Exercise → Restate the entries below exactly, and keep all images out of the answer.

Dataset extract →

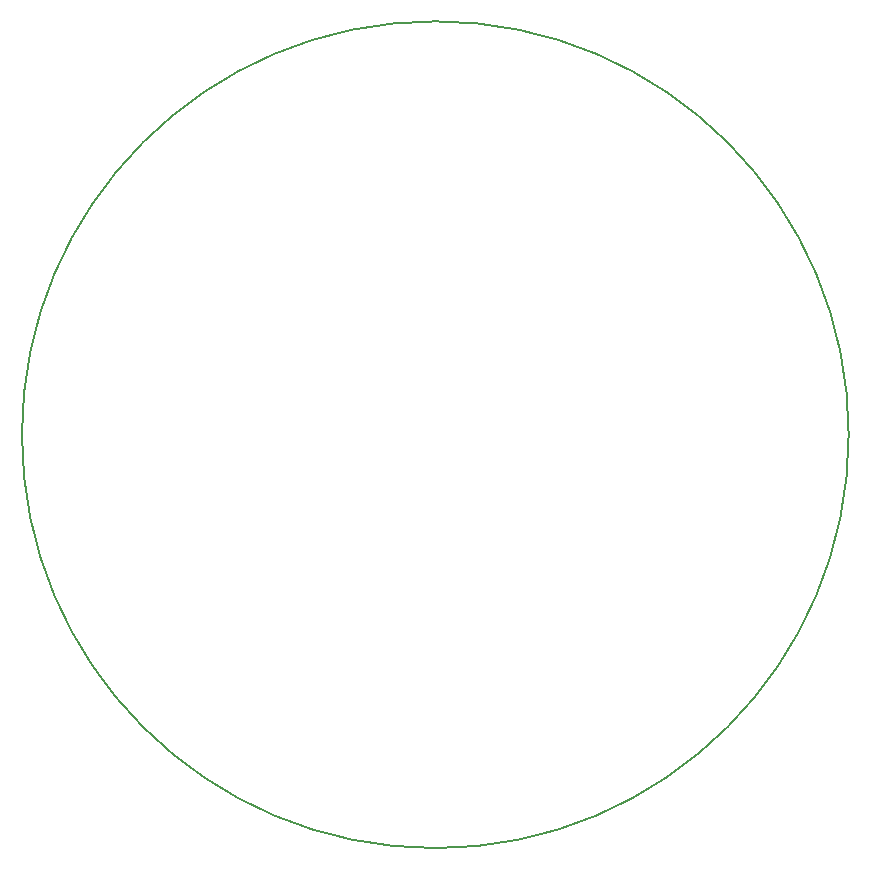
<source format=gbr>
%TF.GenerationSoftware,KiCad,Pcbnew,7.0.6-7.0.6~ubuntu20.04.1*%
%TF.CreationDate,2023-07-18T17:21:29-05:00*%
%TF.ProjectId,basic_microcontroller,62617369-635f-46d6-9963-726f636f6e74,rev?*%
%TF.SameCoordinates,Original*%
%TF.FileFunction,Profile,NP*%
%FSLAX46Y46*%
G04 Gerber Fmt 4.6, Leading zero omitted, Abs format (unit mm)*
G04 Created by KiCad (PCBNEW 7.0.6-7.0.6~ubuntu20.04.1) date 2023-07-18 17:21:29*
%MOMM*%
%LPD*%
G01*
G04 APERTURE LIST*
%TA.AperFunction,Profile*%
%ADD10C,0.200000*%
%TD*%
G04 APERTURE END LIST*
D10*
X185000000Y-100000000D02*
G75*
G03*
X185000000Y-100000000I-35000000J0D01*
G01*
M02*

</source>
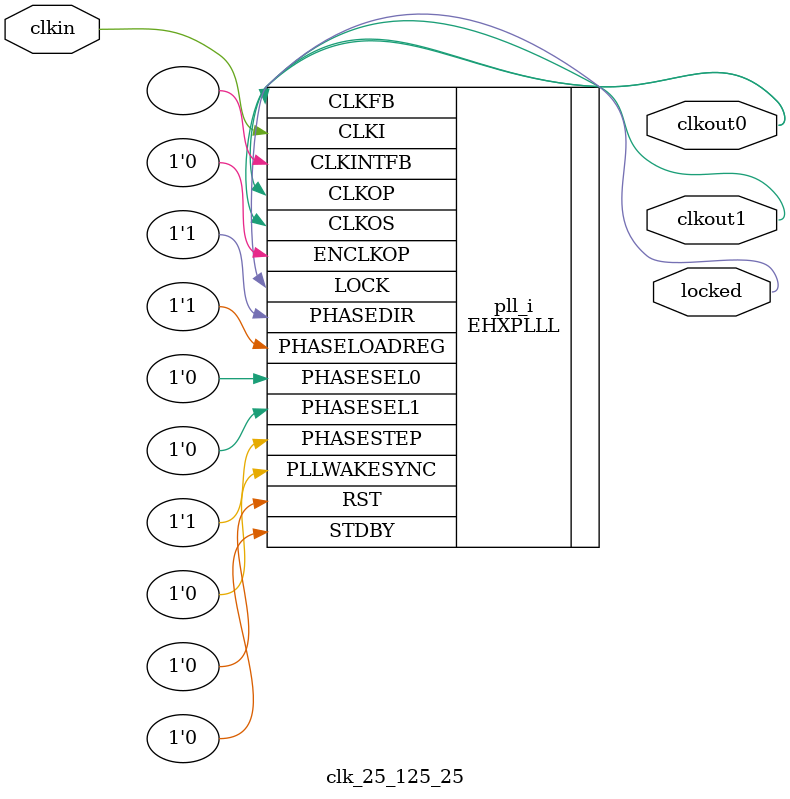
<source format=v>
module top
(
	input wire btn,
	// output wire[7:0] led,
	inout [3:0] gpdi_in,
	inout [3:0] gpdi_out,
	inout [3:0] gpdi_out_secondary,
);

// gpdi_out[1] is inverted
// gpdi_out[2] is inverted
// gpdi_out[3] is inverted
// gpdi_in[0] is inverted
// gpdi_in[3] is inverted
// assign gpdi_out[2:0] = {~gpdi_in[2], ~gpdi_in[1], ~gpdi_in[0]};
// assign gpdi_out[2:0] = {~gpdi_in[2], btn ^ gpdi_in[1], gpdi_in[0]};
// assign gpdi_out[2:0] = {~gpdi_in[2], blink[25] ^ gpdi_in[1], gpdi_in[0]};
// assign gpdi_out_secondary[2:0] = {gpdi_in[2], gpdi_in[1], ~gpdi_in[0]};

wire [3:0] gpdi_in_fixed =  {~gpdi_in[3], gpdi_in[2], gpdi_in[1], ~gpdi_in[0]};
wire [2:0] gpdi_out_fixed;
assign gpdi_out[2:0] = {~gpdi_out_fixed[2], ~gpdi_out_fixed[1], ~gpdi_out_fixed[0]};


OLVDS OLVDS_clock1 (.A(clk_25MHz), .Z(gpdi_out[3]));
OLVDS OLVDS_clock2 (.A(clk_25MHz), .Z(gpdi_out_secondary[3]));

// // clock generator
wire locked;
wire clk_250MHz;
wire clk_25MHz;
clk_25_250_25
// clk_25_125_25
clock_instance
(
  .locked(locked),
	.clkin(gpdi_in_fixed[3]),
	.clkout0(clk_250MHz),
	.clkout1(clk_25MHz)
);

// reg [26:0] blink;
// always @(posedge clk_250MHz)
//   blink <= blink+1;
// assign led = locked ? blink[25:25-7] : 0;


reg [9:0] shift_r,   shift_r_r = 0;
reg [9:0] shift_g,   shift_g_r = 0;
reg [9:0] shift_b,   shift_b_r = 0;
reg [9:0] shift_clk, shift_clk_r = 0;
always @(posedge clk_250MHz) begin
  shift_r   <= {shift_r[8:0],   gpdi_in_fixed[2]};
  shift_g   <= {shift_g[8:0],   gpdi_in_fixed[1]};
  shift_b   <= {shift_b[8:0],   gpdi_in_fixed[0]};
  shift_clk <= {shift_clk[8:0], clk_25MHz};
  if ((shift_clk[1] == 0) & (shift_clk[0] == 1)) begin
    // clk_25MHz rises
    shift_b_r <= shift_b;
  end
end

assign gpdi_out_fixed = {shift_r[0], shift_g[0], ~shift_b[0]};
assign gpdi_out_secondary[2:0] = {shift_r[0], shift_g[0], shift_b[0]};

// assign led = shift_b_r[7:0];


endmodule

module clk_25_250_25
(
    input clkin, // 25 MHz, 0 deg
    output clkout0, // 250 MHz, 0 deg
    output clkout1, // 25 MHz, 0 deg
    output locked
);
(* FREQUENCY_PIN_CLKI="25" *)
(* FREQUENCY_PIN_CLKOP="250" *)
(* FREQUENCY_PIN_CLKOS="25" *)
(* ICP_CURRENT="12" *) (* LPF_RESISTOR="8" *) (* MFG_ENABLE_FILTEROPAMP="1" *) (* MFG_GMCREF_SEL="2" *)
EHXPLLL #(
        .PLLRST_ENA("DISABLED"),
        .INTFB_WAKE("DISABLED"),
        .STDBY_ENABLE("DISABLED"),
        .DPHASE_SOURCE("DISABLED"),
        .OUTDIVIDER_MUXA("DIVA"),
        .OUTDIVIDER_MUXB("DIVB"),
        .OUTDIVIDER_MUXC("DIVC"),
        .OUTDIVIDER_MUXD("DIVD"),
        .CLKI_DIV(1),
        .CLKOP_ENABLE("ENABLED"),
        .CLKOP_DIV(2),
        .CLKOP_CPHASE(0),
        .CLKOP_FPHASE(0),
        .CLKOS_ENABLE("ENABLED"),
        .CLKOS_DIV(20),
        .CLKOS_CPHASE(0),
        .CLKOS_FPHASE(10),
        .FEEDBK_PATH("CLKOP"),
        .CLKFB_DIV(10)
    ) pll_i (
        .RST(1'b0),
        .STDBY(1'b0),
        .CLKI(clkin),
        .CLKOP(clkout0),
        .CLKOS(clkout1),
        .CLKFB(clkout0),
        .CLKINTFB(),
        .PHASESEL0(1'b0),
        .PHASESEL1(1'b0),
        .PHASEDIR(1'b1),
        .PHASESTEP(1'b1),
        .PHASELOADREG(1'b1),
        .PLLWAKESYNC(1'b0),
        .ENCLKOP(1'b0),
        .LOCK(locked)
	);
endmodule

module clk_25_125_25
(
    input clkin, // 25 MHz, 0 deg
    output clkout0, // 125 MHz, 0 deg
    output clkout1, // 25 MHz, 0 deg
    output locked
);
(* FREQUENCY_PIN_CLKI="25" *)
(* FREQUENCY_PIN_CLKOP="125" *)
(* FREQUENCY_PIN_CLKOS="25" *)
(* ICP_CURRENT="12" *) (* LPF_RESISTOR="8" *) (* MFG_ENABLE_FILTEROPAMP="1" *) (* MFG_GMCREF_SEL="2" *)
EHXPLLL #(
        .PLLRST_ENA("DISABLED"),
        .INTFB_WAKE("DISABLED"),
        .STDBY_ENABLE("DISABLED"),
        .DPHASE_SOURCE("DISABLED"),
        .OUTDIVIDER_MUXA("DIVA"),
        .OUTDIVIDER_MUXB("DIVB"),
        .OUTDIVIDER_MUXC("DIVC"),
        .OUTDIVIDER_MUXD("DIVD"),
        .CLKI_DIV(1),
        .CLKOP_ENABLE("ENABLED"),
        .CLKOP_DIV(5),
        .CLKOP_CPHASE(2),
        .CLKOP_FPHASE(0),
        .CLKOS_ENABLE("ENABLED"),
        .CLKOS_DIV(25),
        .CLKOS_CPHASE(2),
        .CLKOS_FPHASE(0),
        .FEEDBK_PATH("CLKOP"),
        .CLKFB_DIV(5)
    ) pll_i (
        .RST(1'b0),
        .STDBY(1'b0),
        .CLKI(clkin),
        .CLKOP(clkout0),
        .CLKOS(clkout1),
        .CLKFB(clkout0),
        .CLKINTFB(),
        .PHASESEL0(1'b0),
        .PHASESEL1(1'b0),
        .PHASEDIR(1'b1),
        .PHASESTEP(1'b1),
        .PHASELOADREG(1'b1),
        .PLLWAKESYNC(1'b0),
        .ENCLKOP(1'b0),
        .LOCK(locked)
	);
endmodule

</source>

Answer to the problem →
<source format=gbr>
%TF.GenerationSoftware,KiCad,Pcbnew,7.0.6-7.0.6~ubuntu20.04.1*%
%TF.CreationDate,2023-07-18T17:21:29-05:00*%
%TF.ProjectId,basic_microcontroller,62617369-635f-46d6-9963-726f636f6e74,rev?*%
%TF.SameCoordinates,Original*%
%TF.FileFunction,Profile,NP*%
%FSLAX46Y46*%
G04 Gerber Fmt 4.6, Leading zero omitted, Abs format (unit mm)*
G04 Created by KiCad (PCBNEW 7.0.6-7.0.6~ubuntu20.04.1) date 2023-07-18 17:21:29*
%MOMM*%
%LPD*%
G01*
G04 APERTURE LIST*
%TA.AperFunction,Profile*%
%ADD10C,0.200000*%
%TD*%
G04 APERTURE END LIST*
D10*
X185000000Y-100000000D02*
G75*
G03*
X185000000Y-100000000I-35000000J0D01*
G01*
M02*

</source>
<source format=v>
module top
(
	input wire btn,
	// output wire[7:0] led,
	inout [3:0] gpdi_in,
	inout [3:0] gpdi_out,
	inout [3:0] gpdi_out_secondary,
);

// gpdi_out[1] is inverted
// gpdi_out[2] is inverted
// gpdi_out[3] is inverted
// gpdi_in[0] is inverted
// gpdi_in[3] is inverted
// assign gpdi_out[2:0] = {~gpdi_in[2], ~gpdi_in[1], ~gpdi_in[0]};
// assign gpdi_out[2:0] = {~gpdi_in[2], btn ^ gpdi_in[1], gpdi_in[0]};
// assign gpdi_out[2:0] = {~gpdi_in[2], blink[25] ^ gpdi_in[1], gpdi_in[0]};
// assign gpdi_out_secondary[2:0] = {gpdi_in[2], gpdi_in[1], ~gpdi_in[0]};

wire [3:0] gpdi_in_fixed =  {~gpdi_in[3], gpdi_in[2], gpdi_in[1], ~gpdi_in[0]};
wire [2:0] gpdi_out_fixed;
assign gpdi_out[2:0] = {~gpdi_out_fixed[2], ~gpdi_out_fixed[1], ~gpdi_out_fixed[0]};


OLVDS OLVDS_clock1 (.A(clk_25MHz), .Z(gpdi_out[3]));
OLVDS OLVDS_clock2 (.A(clk_25MHz), .Z(gpdi_out_secondary[3]));

// // clock generator
wire locked;
wire clk_250MHz;
wire clk_25MHz;
clk_25_250_25
// clk_25_125_25
clock_instance
(
  .locked(locked),
	.clkin(gpdi_in_fixed[3]),
	.clkout0(clk_250MHz),
	.clkout1(clk_25MHz)
);

// reg [26:0] blink;
// always @(posedge clk_250MHz)
//   blink <= blink+1;
// assign led = locked ? blink[25:25-7] : 0;


reg [9:0] shift_r,   shift_r_r = 0;
reg [9:0] shift_g,   shift_g_r = 0;
reg [9:0] shift_b,   shift_b_r = 0;
reg [9:0] shift_clk, shift_clk_r = 0;
always @(posedge clk_250MHz) begin
  shift_r   <= {shift_r[8:0],   gpdi_in_fixed[2]};
  shift_g   <= {shift_g[8:0],   gpdi_in_fixed[1]};
  shift_b   <= {shift_b[8:0],   gpdi_in_fixed[0]};
  shift_clk <= {shift_clk[8:0], clk_25MHz};
  if ((shift_clk[1] == 0) & (shift_clk[0] == 1)) begin
    // clk_25MHz rises
    shift_b_r <= shift_b;
  end
end

assign gpdi_out_fixed = {shift_r[0], shift_g[0], ~shift_b[0]};
assign gpdi_out_secondary[2:0] = {shift_r[0], shift_g[0], shift_b[0]};

// assign led = shift_b_r[7:0];


endmodule

module clk_25_250_25
(
    input clkin, // 25 MHz, 0 deg
    output clkout0, // 250 MHz, 0 deg
    output clkout1, // 25 MHz, 0 deg
    output locked
);
(* FREQUENCY_PIN_CLKI="25" *)
(* FREQUENCY_PIN_CLKOP="250" *)
(* FREQUENCY_PIN_CLKOS="25" *)
(* ICP_CURRENT="12" *) (* LPF_RESISTOR="8" *) (* MFG_ENABLE_FILTEROPAMP="1" *) (* MFG_GMCREF_SEL="2" *)
EHXPLLL #(
        .PLLRST_ENA("DISABLED"),
        .INTFB_WAKE("DISABLED"),
        .STDBY_ENABLE("DISABLED"),
        .DPHASE_SOURCE("DISABLED"),
        .OUTDIVIDER_MUXA("DIVA"),
        .OUTDIVIDER_MUXB("DIVB"),
        .OUTDIVIDER_MUXC("DIVC"),
        .OUTDIVIDER_MUXD("DIVD"),
        .CLKI_DIV(1),
        .CLKOP_ENABLE("ENABLED"),
        .CLKOP_DIV(2),
        .CLKOP_CPHASE(0),
        .CLKOP_FPHASE(0),
        .CLKOS_ENABLE("ENABLED"),
        .CLKOS_DIV(20),
        .CLKOS_CPHASE(0),
        .CLKOS_FPHASE(10),
        .FEEDBK_PATH("CLKOP"),
        .CLKFB_DIV(10)
    ) pll_i (
        .RST(1'b0),
        .STDBY(1'b0),
        .CLKI(clkin),
        .CLKOP(clkout0),
        .CLKOS(clkout1),
        .CLKFB(clkout0),
        .CLKINTFB(),
        .PHASESEL0(1'b0),
        .PHASESEL1(1'b0),
        .PHASEDIR(1'b1),
        .PHASESTEP(1'b1),
        .PHASELOADREG(1'b1),
        .PLLWAKESYNC(1'b0),
        .ENCLKOP(1'b0),
        .LOCK(locked)
	);
endmodule

module clk_25_125_25
(
    input clkin, // 25 MHz, 0 deg
    output clkout0, // 125 MHz, 0 deg
    output clkout1, // 25 MHz, 0 deg
    output locked
);
(* FREQUENCY_PIN_CLKI="25" *)
(* FREQUENCY_PIN_CLKOP="125" *)
(* FREQUENCY_PIN_CLKOS="25" *)
(* ICP_CURRENT="12" *) (* LPF_RESISTOR="8" *) (* MFG_ENABLE_FILTEROPAMP="1" *) (* MFG_GMCREF_SEL="2" *)
EHXPLLL #(
        .PLLRST_ENA("DISABLED"),
        .INTFB_WAKE("DISABLED"),
        .STDBY_ENABLE("DISABLED"),
        .DPHASE_SOURCE("DISABLED"),
        .OUTDIVIDER_MUXA("DIVA"),
        .OUTDIVIDER_MUXB("DIVB"),
        .OUTDIVIDER_MUXC("DIVC"),
        .OUTDIVIDER_MUXD("DIVD"),
        .CLKI_DIV(1),
        .CLKOP_ENABLE("ENABLED"),
        .CLKOP_DIV(5),
        .CLKOP_CPHASE(2),
        .CLKOP_FPHASE(0),
        .CLKOS_ENABLE("ENABLED"),
        .CLKOS_DIV(25),
        .CLKOS_CPHASE(2),
        .CLKOS_FPHASE(0),
        .FEEDBK_PATH("CLKOP"),
        .CLKFB_DIV(5)
    ) pll_i (
        .RST(1'b0),
        .STDBY(1'b0),
        .CLKI(clkin),
        .CLKOP(clkout0),
        .CLKOS(clkout1),
        .CLKFB(clkout0),
        .CLKINTFB(),
        .PHASESEL0(1'b0),
        .PHASESEL1(1'b0),
        .PHASEDIR(1'b1),
        .PHASESTEP(1'b1),
        .PHASELOADREG(1'b1),
        .PLLWAKESYNC(1'b0),
        .ENCLKOP(1'b0),
        .LOCK(locked)
	);
endmodule

</source>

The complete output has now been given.